Amber Yust, a software engineer and a trans member of the team, said the diversity is intentional.

“It’s not impossible to come to the right decision with an underrepresentative team but it’s certainly easier to reach that decision if you know it’s coming from a broad base of knowledge, because your team is more representative of the world as a whole,” said Yust.

The idea for NightWatch came about roughly four years ago, when Kissner approached Gerhard Eschelbeck, Google’s vice president for security and privacy engineering. The name NightWatch came about because they wanted to “stand between users and the dark places of the internet,” said Kissner, who laughs off the suggestion that the name could also be a reference to Game of Thrones, or to the Russian supernatural cult film Nightwatch. The team looks at nearly every product to come out of Google, whether it is software or hardware, and weighs how it will affect and be used by people across the world.

“We wanted to take into account the different life circumstances people are in. More than any other thing this requires an understanding of the different kinds of threats and fears people face,” said Kissner. “We wanted to make products that work well for a variety of people and give people choices on how to handle their information.”

Take, for example, the face-blurring tool for YouTube videos. When first introduced, it allowed users to edit original videos and blur out faces they didn’t want made public. The NightWatch team's members asked themselves, however, if Google was storing the original versions of videos somewhere and could be compelled to hand them over to law enforcement. So they tweaked the product to make sure it was clear to users that they could delete the original content permanently off of YouTube and only keep the version they intended to be made public. Then they translated those instructions into a number of languages — including Arabic.

“We don’t know how the tool is going to be used by each individual user. Some might want to keep various versions of their videos, others don’t,” said Conway, who worked on YouTube products before joining the NightWatch team.

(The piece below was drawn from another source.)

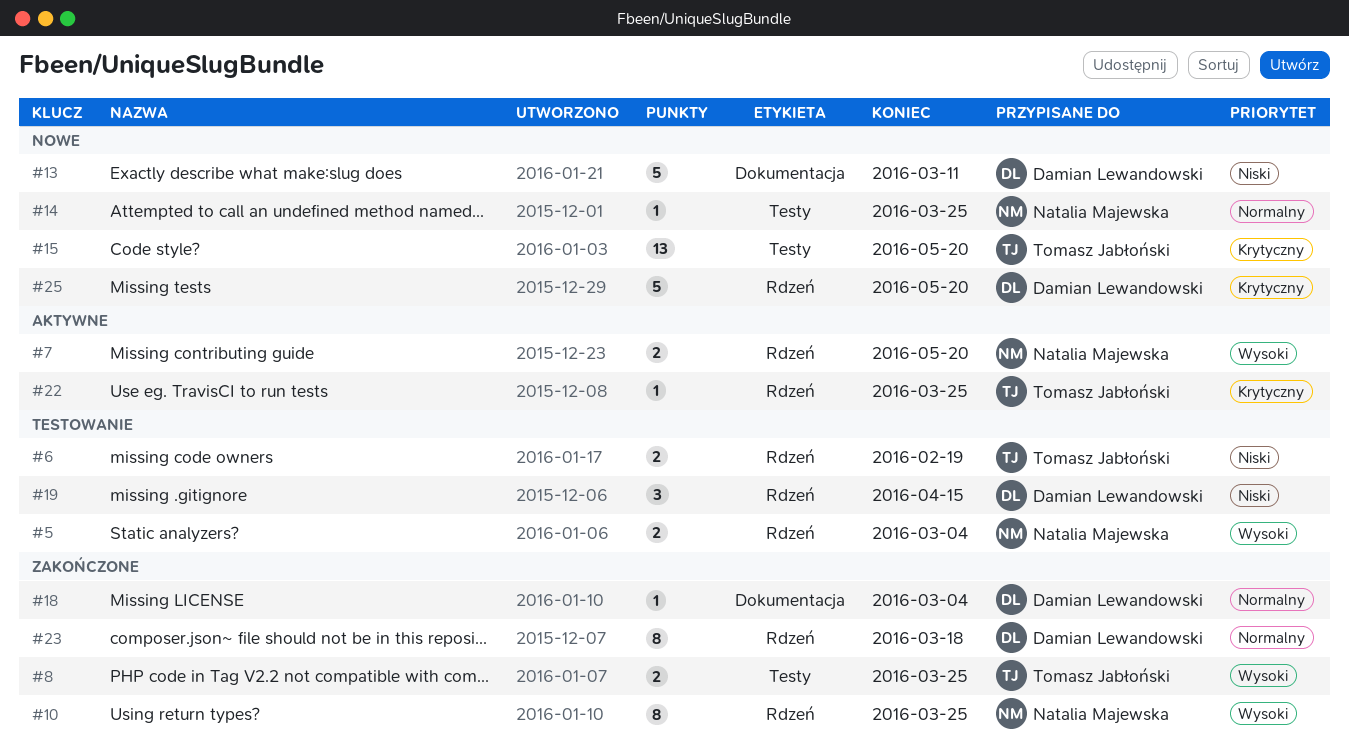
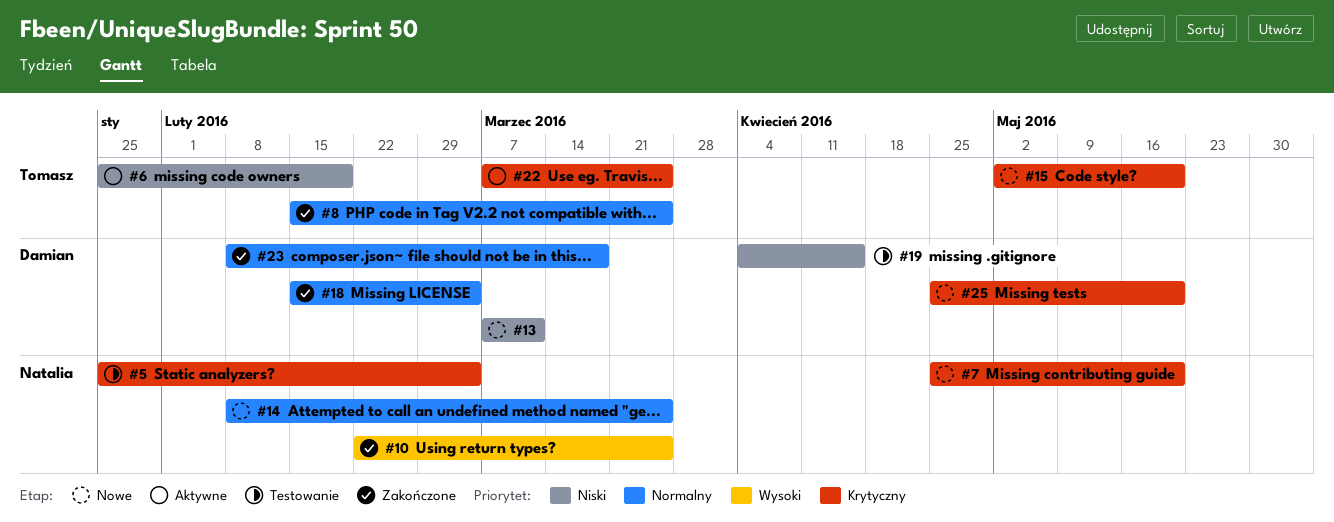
#5, priority: Wysoki -> Krytyczny
#6, status: Testowanie -> Aktywne
#7, status: Aktywne -> Nowe
#7, priority: Wysoki -> Krytyczny
#8, priority: Wysoki -> Normalny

Kissner explained that the group can’t be mind readers, but they want to give users all the information so that they can use tools according to their own security and privacy concerns. The questions of how to best to do that, however, aren’t easily answered.

“I used to be a tech blogger, and was highly critical of companies like Google,” said Rosa Golijan, a privacy engineer and member of NightWatch. “Once I stepped inside [I] expected to find some deep dark secrets, but instead found a lot of processes that are complicated and nuanced.”

The group considered, for instance, features that could be turned off and on depending on where a person was traveling to. For instance, should an political activist in Egypt be travelling to the US, they might feel comfortable revealing more user information than they would in Egypt, where activists are currently coming under arrest for political dissent. The NightWatch team soon realized, however, that any feature that was location-specific would also require users to reveal their locations – which presented a host of new problems.

“We have to find the right balance between a lot of different issues and problems users face,” said Yust. She said another issue recently tackled by the group has been hate speech and free speech online. “There is a balance we are constantly searching for between free speech and moderation. We are trying to find that balance on a global scale, and for expectations for what should be moderated on a global level.”

For Karim, the Syrian activist who spoke to BuzzFeed News years ago when the war in Syria was still in its infancy, it’s heartening to know that somone at the tech giant is thinking about his online security — he just wonders why it takes a special team.

“I wish you told me that all over Google, there were men, women, Syrians, who were thinking about how my mother in Syria will use Google,” said Karim, who asked that BuzzFeed News only identify him by his first name as he is currently seeking refugee status in a Western European nation. “But most of these companies don’t have people who think about Syria, or anyone outside of America, right? When will this change?”